Trying to hire...again...

In this economy? Sure.

I'm doing craigslist again (see here or here) but I'm also trying out now the Joel on Software jobs board (see our ad here)

For what it's worth, I posted the CL ad yesterday and it took over an hour for the first person who didn't read the ad to spam me.

I have to admit to reading the CL gigs sections occasionally to try to find new clients, but I don't wildly spam every posting on the board. It's a little insane.

September 4, 2008

First few impressions of Google Chrome

Following the maddening crowds, I downloaded Google Chrome and installed it on my Windows machine. My first impressions are:
  1. Javascript-heavy sites like Facebook, Jango, LinkedIn and Gmail itself feel much faster, whether they actually are is somehow irrelevant...I've not done any real testing of pageloading or rendering speed versus Firefox 3 (my default browser); my observations are totally subjective.
  2. Ack!
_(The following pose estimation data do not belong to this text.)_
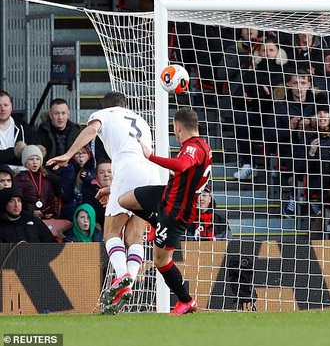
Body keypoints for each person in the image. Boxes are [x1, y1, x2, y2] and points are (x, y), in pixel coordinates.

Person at [46, 92, 166, 315]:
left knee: (111, 232)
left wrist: (68, 154)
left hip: (128, 170)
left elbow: (91, 130)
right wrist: (111, 188)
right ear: (125, 105)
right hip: (152, 174)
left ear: (106, 106)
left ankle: (122, 275)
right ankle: (128, 284)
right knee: (134, 236)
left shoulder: (104, 114)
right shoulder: (140, 120)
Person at [117, 107, 212, 315]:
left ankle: (186, 301)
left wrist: (150, 156)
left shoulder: (193, 148)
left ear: (178, 128)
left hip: (176, 211)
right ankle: (155, 221)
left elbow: (181, 164)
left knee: (161, 260)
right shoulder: (200, 145)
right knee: (124, 199)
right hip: (166, 196)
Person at [0, 90, 35, 166]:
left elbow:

Where did all these advertisements come from? After having been spoiled by Adblock in Firefox, browsing sites in Chrome seems to be so ... much noisier.
  3. The menu-barless top is something to get used to; Mac users have had it forever (MacOS has always had the menu bar pinned to the top of the screen), but for X-windows and Windows users, it's a new and somewhat disorienting feeling.
  4. The "incognito" window is an interesting feature-let that should definitely be stolen by Firefox, while it doesn't prevent being spied upon by corporate firewalls or proxy servers, it does at least provide a way to prevent having things saved on your system that you might not want to find later. (Of course, no system is perfect, but at least this provides the thinnest veneer of deniability...)
  5. Otherwise the look-and-feel isn't significantly different than the tabbed browsing in FF3, with the exception that there's no longer a "home page" (or set of pages) any more, just a thumbnail of your most recented sites.
I'm not a GoogleDocs user, so I'm not really the target audience for Chrome, but it's got that new-car smell and go-faster stripes that make the JS-heavy sites that are so prevalent and growing in complexity and pervasiveness. (There are still quite a number of non-JS-heavy plain-HTML sites out there--this blog being one of them--so there's some time for every other browser to keep up.)